▸ **Exercises to complete**:
1: Reproduce the customer portal article from "Customers can track" up to and including "your customer base.".
2: In the customer portal article, how far from the landing page should the portal ideally be?
3: Extend the customer portal article with the next part, beginning after its final sentence.

▸ **Page text**:
Why Build a Customer Portal?
The primary purpose of building a customer portal is to provide extra value to your customers. A useful customer portal will save your business time and money by automating processes, such as scheduling, billing, or online payments. It will also improve the quality of interaction between your brand and customers. It does so by offering more responsive communication, easier access to information, and a more convenient way to interact with your brand.
Customers can track and manage their support requests. This reassures them that their concerns are being heard and addressed. Portals can also come in handy when monitoring customers’ interactions. You can highlight repeating issues or identify a new need.
However, it’s important to mention that a customer portal has the opposite effect when it doesn’t meet your clients’ needs. It wastes your company’s time and money and can lead to frustration among your customer base.
Building a Customer Portal
You should pay attention to certain aspects if you choose to build a custom customer portal for your business. That is why we’ve made this brief guide to help you ensure the best possible results with the least amount of risk.
Choose the Necessary Tools
You might want to link your portal to some typical applications or data repositories, such as:
- Customer relationship management (CRM). A vital piece for well-built customer service is the ability to open or check the status of queries. With a CRM customer portal, you can give customers access to specific modules associated with CRM records. Some of them include Account, Contact, Notes, etc. It means your clients will be able to edit their info on the portal. This ultimately helps sales reps and customer service agents to keep the information in CRM up-to-date and valid.
- Online community. A discussion forum or an online community is common in today’s consumer and enterprise technology companies. It allows customers to ask questions and add remarks to other conversation threads.
- Knowledge management. Another significant part of self-service is access to the online knowledge base. Most of these vendors sell multi-channel and self-service tools. They also provide a customer landing page.
Analyze Current Processes
Before making a plan with your development team, you should analyze your current software for interacting with customers. The key is to pinpoint the functions and features you need from a customer portal.
This step will help you in choosing the right technical approach to developing. You can rest assured it meets your customer portal’s needs and integrates well with other software that you use.
Make It Easy to Use
Don’t refrain from thinking outside the box when it comes to customer portals. In addition to allowing the customer service infrastructure to scale, it should help drive new business growth.
However, it would be best if you made sure the customer portal is easily accessible. It will be ideal if it’s only one click away from your landing page. A customer shouldn’t have to browse through your website for hours to find different information. They probably won’t bother and will end up emailing you instead.

▸ **Listed entries**:
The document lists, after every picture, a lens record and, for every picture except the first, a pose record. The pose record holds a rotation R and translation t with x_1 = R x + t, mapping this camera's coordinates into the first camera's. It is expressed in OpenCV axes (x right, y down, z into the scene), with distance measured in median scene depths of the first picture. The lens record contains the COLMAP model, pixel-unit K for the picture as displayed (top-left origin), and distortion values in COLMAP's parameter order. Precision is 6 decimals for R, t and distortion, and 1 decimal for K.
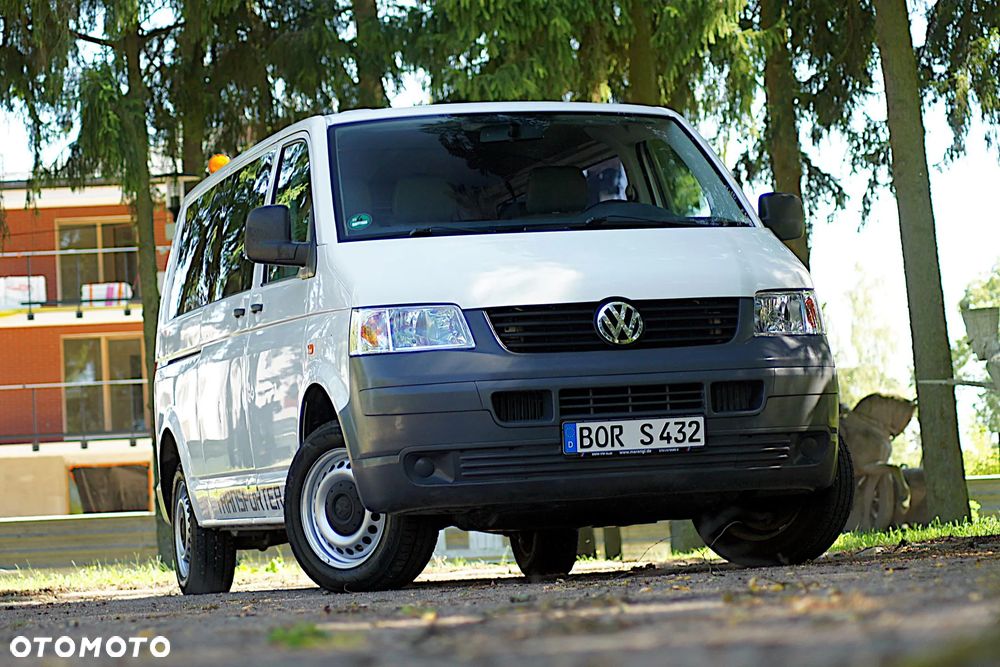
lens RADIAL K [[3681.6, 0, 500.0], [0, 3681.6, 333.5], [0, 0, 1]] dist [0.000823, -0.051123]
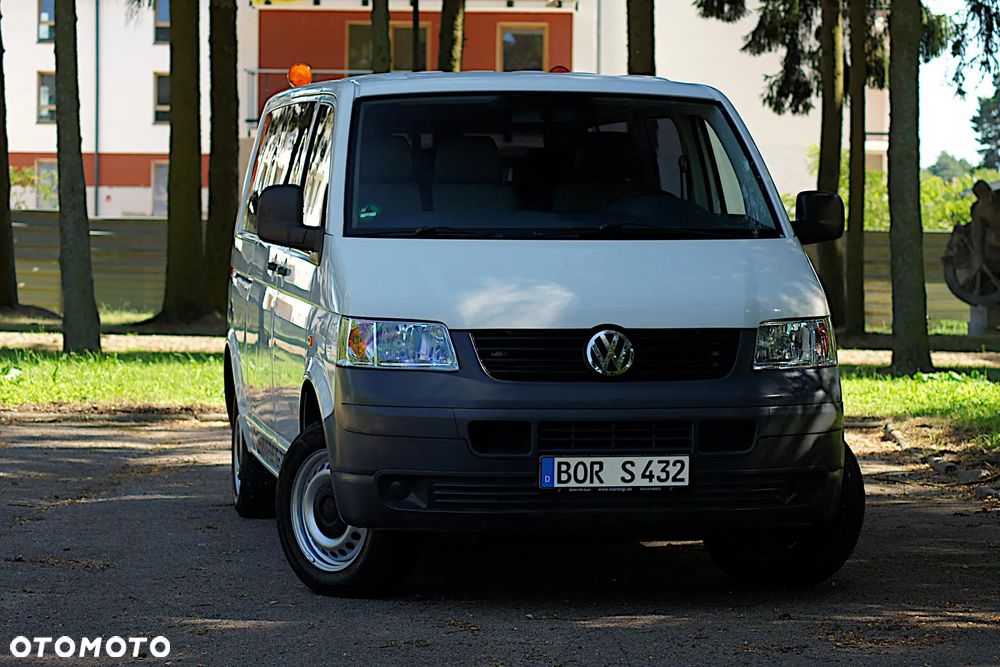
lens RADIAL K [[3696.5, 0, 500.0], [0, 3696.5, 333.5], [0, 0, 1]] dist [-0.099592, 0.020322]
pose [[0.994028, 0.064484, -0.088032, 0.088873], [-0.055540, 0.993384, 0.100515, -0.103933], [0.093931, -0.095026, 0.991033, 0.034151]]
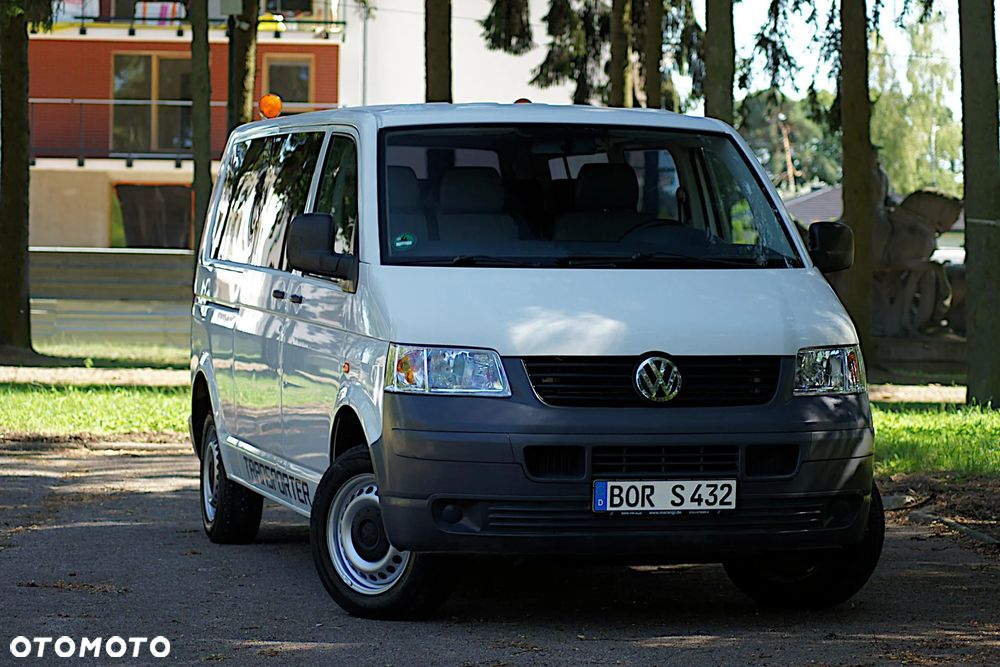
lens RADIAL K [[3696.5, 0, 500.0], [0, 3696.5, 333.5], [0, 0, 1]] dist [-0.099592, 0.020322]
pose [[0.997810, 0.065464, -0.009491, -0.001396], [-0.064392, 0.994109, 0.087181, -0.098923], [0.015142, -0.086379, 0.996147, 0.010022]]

▸ **Results of the tasks**:
1:
Customers can track and manage their support requests. This reassures them that their concerns are being heard and addressed. Portals can also come in handy when monitoring customers’ interactions. You can highlight repeating issues or identify a new need.
However, it’s important to mention that a customer portal has the opposite effect when it doesn’t meet your clients’ needs. It wastes your company’s time and money and can lead to frustration among your customer base.

2: Only one click away.

3:
The Difference Between Custom-Built and off-the-Shelf Solutions
A pre-built customer portal is the right solution for those who are already familiar with a standard set of operations, such as online banking or invoice tracking. If these services are not new to your industry, then there is likely an off-the-shelf product that will meet your current business needs.
A custom solution is the way to go for those who wish to attain a genuinely unique customer portal entirely tailored to their customer needs. Are you in need of a vast improvement in customer experience? If so, creating a custom portal with innovative features could be the game-changer that points your business in the right direction.
Conclusion
Sharing and collecting data is a crucial part of every customer workflow. Our advice is to invest in an appropriate customer portal, so your customers can log in, access, and manage their data. It will bring your company:
- Better data management: Customers can update and manage their data.
- Improved quality of interaction between brands and customers: It allows for responsive communication and easier access to information.
- Better automated workflows: You can integrate your customers.
- Time and money savings: A customer portal is affordable and easy to use.
If you decide to build your customer portal, be sure to choose the necessary tools and analyze your current processes. The final product should be easy-to-use in order to gain a better customer experience.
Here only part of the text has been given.